Joe from Indiana writes:
I have started going to some jams, and have a problem when it’s my turn to sing. I know the best keys for my songs. Some are easier for me to sing in, say, B flat, but some people can’t play in that key and don’t know how to capo. In an unfamiliar group you don’t know the players’ skill levels. Would you just go ahead and sing in that key and not worry about it, or avoid those songs and sing something in a key that everyone can probably play in?
Before settling on a key, I recommend you ask everyone “If I do it in __, would that work OK for you?” If people say no or look blank, then I suggest picking a nearby easier key. A guide for that is below.
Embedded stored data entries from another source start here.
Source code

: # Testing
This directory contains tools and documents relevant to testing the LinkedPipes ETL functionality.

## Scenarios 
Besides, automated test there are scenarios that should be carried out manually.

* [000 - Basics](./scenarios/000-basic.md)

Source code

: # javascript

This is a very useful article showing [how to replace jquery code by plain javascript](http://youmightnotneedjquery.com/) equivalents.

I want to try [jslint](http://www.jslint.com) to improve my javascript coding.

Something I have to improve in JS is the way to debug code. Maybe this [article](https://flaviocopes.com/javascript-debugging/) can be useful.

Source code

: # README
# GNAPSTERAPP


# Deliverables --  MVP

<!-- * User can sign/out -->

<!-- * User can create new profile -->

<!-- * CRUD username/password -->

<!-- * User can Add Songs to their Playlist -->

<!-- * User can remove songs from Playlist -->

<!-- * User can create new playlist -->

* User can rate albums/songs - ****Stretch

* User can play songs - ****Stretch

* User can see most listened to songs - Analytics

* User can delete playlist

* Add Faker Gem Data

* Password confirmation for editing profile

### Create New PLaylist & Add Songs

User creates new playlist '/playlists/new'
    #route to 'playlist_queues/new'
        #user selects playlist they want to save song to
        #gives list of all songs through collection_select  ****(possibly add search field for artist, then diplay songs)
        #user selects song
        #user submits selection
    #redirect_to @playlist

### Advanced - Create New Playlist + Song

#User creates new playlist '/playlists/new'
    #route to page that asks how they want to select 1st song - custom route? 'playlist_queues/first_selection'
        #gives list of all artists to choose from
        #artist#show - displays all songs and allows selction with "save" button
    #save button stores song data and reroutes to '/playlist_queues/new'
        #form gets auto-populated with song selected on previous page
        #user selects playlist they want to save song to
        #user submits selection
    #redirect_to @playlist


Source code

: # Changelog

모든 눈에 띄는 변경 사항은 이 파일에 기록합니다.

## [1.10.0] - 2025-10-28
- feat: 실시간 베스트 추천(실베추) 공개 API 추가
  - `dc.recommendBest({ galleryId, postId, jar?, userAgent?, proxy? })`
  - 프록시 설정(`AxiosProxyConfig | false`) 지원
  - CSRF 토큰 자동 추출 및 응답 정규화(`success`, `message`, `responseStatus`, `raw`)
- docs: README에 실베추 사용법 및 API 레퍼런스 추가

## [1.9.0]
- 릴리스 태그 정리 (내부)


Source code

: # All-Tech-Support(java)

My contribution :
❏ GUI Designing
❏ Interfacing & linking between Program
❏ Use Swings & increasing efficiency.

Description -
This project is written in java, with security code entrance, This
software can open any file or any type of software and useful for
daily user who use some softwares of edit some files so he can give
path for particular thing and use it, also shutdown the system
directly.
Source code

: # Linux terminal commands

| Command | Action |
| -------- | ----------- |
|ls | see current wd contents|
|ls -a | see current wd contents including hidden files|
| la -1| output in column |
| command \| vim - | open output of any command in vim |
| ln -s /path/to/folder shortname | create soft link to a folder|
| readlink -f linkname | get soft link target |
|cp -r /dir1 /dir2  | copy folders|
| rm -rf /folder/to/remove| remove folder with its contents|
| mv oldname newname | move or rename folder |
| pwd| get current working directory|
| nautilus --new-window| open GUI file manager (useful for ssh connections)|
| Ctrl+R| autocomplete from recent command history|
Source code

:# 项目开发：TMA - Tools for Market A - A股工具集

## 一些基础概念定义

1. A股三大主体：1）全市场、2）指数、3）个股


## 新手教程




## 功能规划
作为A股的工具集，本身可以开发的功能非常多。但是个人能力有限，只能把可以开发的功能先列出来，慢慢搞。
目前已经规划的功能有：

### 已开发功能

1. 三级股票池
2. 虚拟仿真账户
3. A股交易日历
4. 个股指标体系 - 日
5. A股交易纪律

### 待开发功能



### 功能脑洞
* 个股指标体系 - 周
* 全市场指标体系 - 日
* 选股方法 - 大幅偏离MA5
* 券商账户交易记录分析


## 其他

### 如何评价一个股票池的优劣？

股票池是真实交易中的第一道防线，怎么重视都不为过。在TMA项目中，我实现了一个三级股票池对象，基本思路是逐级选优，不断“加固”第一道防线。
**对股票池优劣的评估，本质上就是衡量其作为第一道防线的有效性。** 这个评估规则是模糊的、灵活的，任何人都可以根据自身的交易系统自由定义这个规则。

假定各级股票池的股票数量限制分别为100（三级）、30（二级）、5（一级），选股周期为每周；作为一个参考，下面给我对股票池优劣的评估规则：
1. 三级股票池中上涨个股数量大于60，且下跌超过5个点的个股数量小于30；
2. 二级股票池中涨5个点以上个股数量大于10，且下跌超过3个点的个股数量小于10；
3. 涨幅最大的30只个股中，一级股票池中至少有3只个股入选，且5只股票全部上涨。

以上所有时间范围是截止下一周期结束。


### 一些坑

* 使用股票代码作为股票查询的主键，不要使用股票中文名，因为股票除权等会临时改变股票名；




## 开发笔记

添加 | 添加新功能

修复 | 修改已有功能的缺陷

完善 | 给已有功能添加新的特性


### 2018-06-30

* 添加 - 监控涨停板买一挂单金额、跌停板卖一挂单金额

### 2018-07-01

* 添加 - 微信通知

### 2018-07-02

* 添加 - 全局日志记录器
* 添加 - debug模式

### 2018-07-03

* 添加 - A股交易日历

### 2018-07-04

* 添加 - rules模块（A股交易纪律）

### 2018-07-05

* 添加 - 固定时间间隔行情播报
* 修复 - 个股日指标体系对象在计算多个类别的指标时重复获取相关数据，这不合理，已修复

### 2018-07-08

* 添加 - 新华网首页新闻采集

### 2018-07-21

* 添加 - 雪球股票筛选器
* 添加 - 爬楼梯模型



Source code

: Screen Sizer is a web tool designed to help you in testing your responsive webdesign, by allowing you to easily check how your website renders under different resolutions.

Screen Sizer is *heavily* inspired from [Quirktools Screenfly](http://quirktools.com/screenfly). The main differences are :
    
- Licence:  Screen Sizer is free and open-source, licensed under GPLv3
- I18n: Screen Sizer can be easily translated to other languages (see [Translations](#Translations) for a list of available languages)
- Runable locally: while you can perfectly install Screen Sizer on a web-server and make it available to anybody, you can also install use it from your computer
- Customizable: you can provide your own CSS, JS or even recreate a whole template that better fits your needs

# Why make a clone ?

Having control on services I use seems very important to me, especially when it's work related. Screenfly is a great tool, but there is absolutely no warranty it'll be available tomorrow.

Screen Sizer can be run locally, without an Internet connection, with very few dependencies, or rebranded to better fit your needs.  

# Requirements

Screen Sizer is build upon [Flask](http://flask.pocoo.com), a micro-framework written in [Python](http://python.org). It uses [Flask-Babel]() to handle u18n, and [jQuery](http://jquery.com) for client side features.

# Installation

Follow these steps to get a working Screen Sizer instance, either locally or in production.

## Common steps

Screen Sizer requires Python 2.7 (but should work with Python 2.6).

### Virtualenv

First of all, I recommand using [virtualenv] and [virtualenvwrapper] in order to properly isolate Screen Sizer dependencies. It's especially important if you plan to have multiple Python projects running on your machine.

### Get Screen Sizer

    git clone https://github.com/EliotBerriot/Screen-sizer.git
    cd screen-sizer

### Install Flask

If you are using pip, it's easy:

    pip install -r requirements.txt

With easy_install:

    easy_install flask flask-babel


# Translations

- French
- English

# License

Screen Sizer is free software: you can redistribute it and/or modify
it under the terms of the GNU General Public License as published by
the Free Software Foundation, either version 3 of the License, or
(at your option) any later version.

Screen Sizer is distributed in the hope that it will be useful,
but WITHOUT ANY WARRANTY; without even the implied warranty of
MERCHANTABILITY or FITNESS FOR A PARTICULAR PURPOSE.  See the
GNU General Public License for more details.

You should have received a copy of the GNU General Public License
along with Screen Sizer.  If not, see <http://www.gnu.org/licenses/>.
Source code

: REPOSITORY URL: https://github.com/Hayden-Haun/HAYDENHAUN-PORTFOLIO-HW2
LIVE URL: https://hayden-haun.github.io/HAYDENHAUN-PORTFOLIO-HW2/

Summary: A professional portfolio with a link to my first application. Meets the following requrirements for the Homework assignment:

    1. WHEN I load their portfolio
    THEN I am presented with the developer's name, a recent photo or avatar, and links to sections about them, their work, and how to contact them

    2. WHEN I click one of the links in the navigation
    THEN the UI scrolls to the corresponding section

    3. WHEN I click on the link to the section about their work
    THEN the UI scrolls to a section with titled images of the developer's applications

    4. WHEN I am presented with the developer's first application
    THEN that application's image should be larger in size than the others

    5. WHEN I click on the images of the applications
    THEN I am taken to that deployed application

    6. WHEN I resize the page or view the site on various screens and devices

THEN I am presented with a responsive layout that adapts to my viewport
Bb is not a problem for a guitar player with a capo. They can play “as though in G” with the capo on the 3rd fret, and that’s fine. It’s the non-capoing instruments (fiddle, mando, bass) that would struggle with Bb.
A is so near Bb, and is such a more user-friendly and common key, that is a much better choice for a song that you’d prefer in Bb.
The most user-friendly keys for non-capoing instruments are:
G D A
Harder, but common:
C E (especially for guitar players)
Hard but somewhat common among more experienced players, since many bluegrass greats have used these keys, causing people to learn them:
B Bb and to some degree, F
Every other key is better avoided: both hard and uncommon.
So that gives an idea of degree of difficulty, and depending on whom you’re playing with, and how hard the chord progression is (number of different chords used, and frequency of changing), you might venture down the list of keys.
It’s a good idea to scope out at home what key is optimum for you for each song, and what other key might be a good workable alternative, that people find easier to play.
Remember, a guitar player can match where you put your capo and what key you “think” you’re playing in, and it works fine. It’s the non-capoing instruments that take more careful consideration.